## [TEXT UNDER STUDY]
-=-=-

The practical life and food prep lessons from the classroom can carry home as well. For my family, most of the learning that happens at home happens in our kitchen. Here are a few tips to get your children busy in the kitchen.
-- Explore the senses. Exploring foods sensorially is a great introduction for even the youngest child. Think about feeling interesting skins, like a pineapple or kiwi, and comparing smells like fresh citrus or ground cinnamon. A child can use their hands to explore the texture of cooked spaghetti in a big bowl. Or practice pouring, scooping and enjoy the sound raw beans or corn kernels make in different containers.
-- Start simple. I started introducing food prep at home by allowing my toddler to wash produce. Either at a stool in front of the sink, or a big punch bowl on the floor with some water and a sponge, my youngest would happily wash all of our produce. Take it a step further and show them how to dry it and where it's stored.
-- Get them some tools. My toddler loves going down the kitchen isle of any store to look at utensils. Try letting your child pick out their own spatula, mini whisk, or set of measuring cups. Let them have a bin or drawer in the kitchen where they keep their own tools. Of course there are play kitchens and pretend tools, but children want to learn with the real deal as well. Letting them pick out their own gives them an added sense of pride when they get to use it.
-- Nifty gadgets. Children love learning how to use little gadgets. Keep an eye out for things that safely let your child have fun exploring a kitchen task. For example, my toddler loves to slice strawberries with an egg slicer. Or use a mortar and pestle to mash up fresh herbs. I recently got a grape slicer that dices a grape four ways. It's fun for them and keeps them busy while I'm busy making dinner. He's proud when he can contribute an ingredient that he prepared with his little gadget.

-=-=-

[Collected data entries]
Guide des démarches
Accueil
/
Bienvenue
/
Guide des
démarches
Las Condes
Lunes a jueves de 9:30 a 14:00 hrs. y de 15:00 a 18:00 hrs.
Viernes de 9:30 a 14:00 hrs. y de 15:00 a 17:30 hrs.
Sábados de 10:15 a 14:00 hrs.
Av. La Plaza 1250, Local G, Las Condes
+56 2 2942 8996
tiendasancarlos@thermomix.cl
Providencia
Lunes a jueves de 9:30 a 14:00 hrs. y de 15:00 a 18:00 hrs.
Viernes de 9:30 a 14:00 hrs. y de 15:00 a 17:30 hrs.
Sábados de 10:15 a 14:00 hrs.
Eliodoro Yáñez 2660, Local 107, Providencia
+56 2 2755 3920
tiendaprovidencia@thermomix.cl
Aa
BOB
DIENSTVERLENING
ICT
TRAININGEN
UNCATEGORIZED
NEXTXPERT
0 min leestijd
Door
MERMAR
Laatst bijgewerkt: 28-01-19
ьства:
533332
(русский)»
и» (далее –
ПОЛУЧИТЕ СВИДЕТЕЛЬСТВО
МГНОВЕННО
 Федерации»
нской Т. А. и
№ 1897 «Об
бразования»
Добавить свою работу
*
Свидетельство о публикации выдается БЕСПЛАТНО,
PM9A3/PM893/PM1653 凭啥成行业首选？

-=-=-

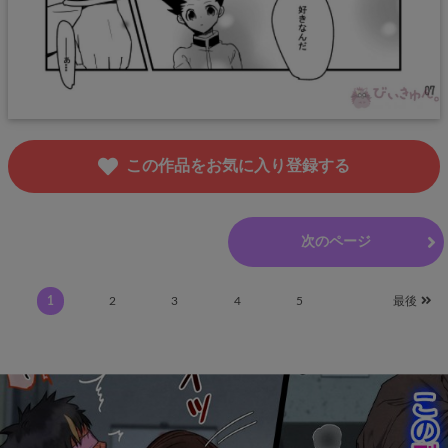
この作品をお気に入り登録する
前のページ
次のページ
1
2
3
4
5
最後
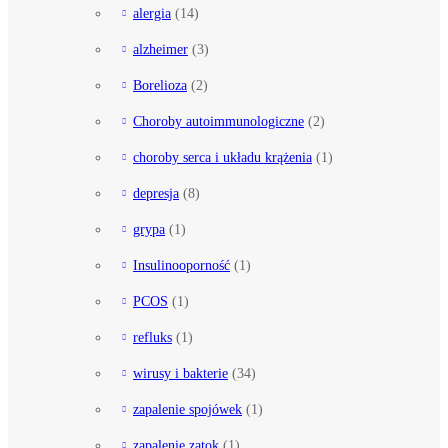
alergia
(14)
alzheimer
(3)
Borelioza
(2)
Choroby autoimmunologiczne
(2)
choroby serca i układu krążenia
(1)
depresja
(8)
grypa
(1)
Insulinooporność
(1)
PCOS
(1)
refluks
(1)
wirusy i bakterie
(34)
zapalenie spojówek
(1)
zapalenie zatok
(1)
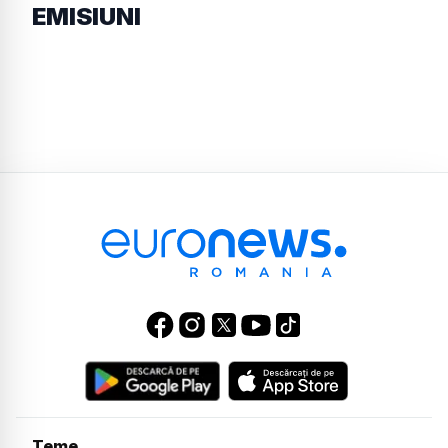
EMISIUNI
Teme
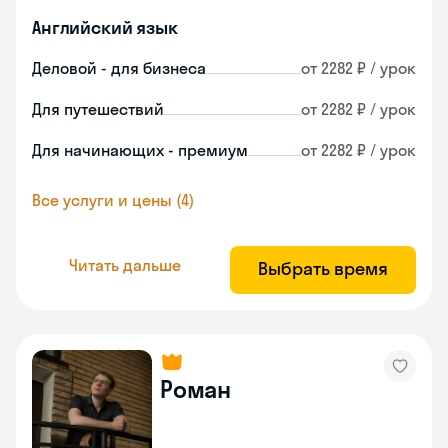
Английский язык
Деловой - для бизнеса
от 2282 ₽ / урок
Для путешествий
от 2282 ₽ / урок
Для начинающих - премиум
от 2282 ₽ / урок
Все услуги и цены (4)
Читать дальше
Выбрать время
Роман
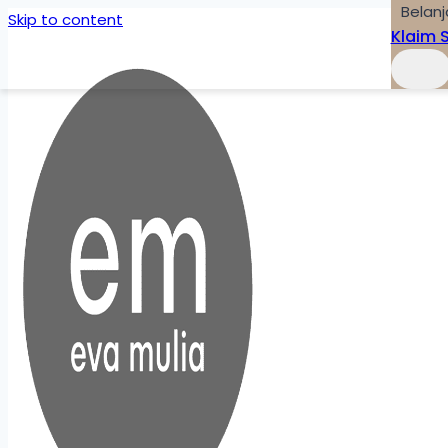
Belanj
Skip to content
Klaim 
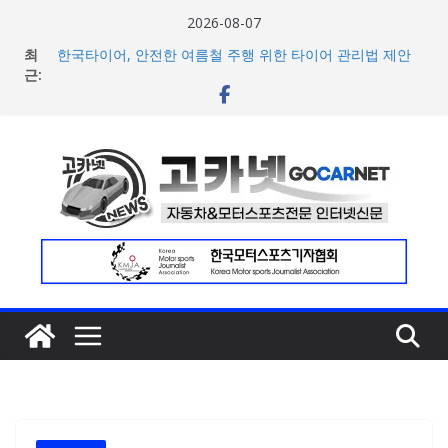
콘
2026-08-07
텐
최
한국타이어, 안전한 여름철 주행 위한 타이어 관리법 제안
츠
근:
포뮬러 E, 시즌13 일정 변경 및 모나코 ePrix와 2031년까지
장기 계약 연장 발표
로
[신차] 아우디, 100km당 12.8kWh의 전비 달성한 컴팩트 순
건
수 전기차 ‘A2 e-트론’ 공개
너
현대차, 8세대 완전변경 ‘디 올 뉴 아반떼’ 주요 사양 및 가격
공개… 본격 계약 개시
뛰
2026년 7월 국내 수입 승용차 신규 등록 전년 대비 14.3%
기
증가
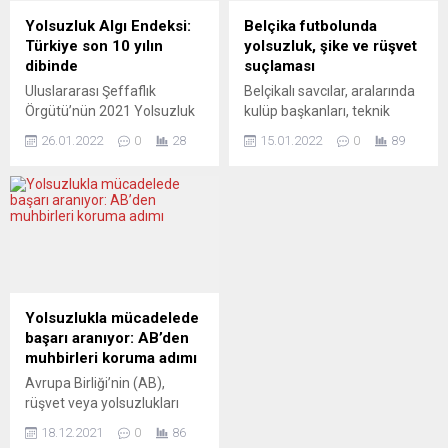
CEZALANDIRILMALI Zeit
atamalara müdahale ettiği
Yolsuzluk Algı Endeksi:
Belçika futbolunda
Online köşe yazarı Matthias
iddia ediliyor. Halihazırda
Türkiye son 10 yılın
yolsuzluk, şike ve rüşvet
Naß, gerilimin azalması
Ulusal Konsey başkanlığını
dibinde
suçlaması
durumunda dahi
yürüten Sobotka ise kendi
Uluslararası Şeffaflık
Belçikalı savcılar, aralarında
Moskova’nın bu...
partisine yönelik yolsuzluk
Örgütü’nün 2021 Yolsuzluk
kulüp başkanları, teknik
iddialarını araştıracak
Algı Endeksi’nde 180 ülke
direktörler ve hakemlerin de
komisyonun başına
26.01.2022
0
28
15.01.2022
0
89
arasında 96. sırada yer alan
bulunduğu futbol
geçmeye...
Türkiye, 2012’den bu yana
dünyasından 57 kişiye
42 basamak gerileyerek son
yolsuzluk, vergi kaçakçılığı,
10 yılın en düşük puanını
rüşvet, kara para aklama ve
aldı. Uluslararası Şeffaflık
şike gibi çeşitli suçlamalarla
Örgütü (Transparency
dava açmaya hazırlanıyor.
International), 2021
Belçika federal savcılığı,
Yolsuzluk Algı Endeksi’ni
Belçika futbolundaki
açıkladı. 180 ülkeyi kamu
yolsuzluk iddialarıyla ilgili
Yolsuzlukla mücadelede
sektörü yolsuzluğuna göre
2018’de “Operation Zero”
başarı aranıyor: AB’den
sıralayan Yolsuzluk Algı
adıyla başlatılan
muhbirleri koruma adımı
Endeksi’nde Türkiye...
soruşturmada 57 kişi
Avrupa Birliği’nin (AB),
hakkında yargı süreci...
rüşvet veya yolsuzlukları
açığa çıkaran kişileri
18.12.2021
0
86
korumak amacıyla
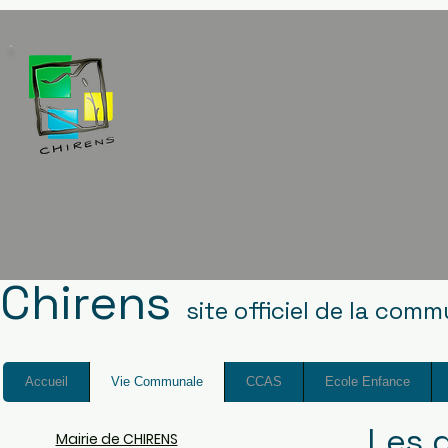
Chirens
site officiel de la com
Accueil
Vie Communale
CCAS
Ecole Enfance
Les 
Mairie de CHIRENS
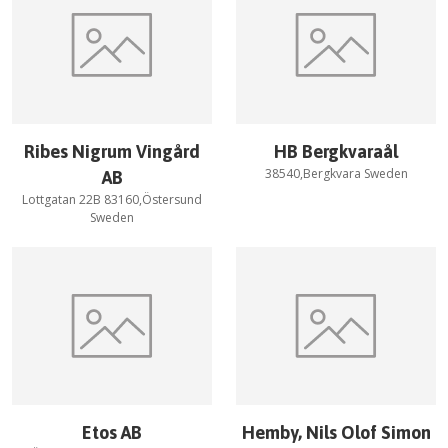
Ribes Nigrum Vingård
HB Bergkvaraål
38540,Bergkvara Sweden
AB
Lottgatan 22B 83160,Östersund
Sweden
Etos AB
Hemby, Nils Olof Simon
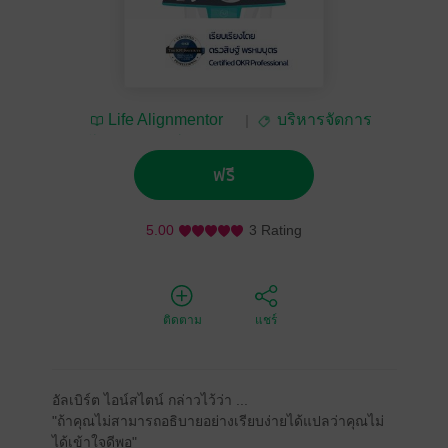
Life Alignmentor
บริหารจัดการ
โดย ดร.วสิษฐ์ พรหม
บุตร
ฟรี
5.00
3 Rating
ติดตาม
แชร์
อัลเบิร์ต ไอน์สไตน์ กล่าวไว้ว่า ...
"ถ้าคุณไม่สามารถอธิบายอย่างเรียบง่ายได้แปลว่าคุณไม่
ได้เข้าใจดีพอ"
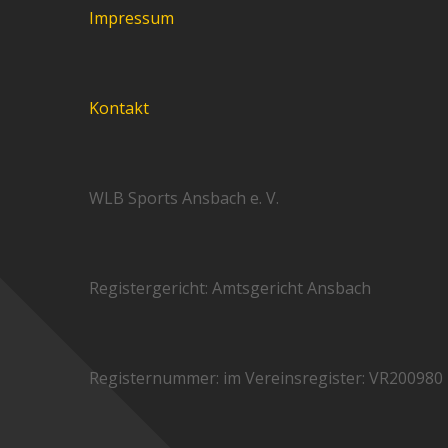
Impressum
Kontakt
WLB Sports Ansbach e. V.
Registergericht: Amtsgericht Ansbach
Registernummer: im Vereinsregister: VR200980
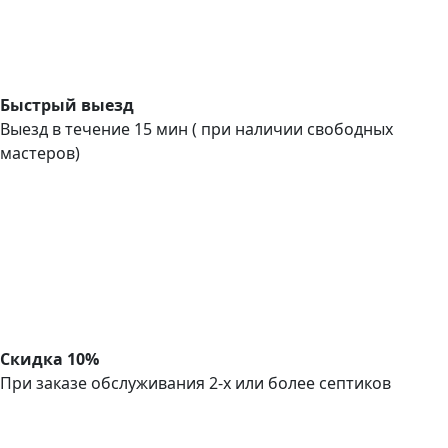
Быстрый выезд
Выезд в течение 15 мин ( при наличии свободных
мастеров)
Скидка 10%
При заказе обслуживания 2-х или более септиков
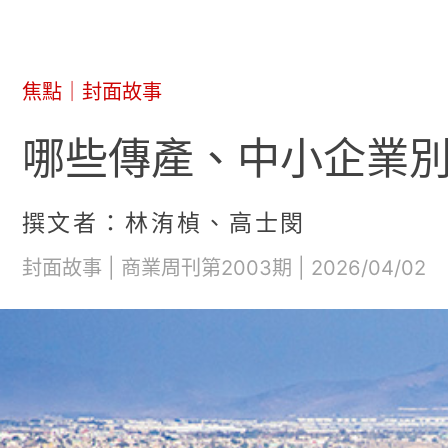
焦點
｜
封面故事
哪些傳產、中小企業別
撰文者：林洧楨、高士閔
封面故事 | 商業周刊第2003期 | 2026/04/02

-=-=-

## [WORK REQUEST A]
Count the lines in the entries that contain the string "Endeksi", and give only the number.
## [WORK REQUEST B]
Carry on the text about kids in the kitchen from the point where it ends.

## [ANSWER SECTION A]
4

## [ANSWER SECTION B]
-- Off load a manageable task. When making any meal, offload something manageable. For example, your toddler can dump and mix ingredients in a bowl. They can peel things, mash things, and set the table. A toddler favorite in our house is prepping roasted veggies. With a simple setup - a small bowl of olive oil, a small bowl of seasonings, a paint brush and a tray, and he's good to go. My youngest will lay all of the chopped vegetables on a baking sheet, paint them with olive oil, pinch and sprinkle some seasonings, and they're ready for the oven. What are the chances he enjoys eating them? Very high because he enjoyed making them. By getting them involved you increase the likelihood they'll enjoy the meal.
-- Embrace the mess: Cooking is messy. Welcoming a young child into the process requires the adult to let go a little, or a lot! Remember it's about learning, exploring, and bonding. It's not going to be fast or perfect. Take your time and expect things to spill, it's okay. Give them a lesson on cleaning up when you're done. The more they practice, the more comfortable and competent they become with it.
The child's desire to participate in everyday family life is a powerful force. Preparing meals and snacks, baking, helping, even just hanging with you are all satisfying activities that directly support their well-being. Confidence follows naturally when they see their efforts make a meaningful contribution. With your help, your children can manage so much in the kitchen. Have fun with it and create some new traditions.
I could talk about cooking and kids all day, so if you have any questions or want more examples, just let me know. See you this week - Jen
Hello Learning Together friends,
I was switching out some materials in the classroom and thinking about language lessons, and how EVERYTHING in the classroom is a language lesson when it comes to toddlers. During these early years, there is a rapid growth in acquiring language skills, a "sensitive period" as Montessori called it, where the child is like a sponge and absorbs easily from their environment, especially language.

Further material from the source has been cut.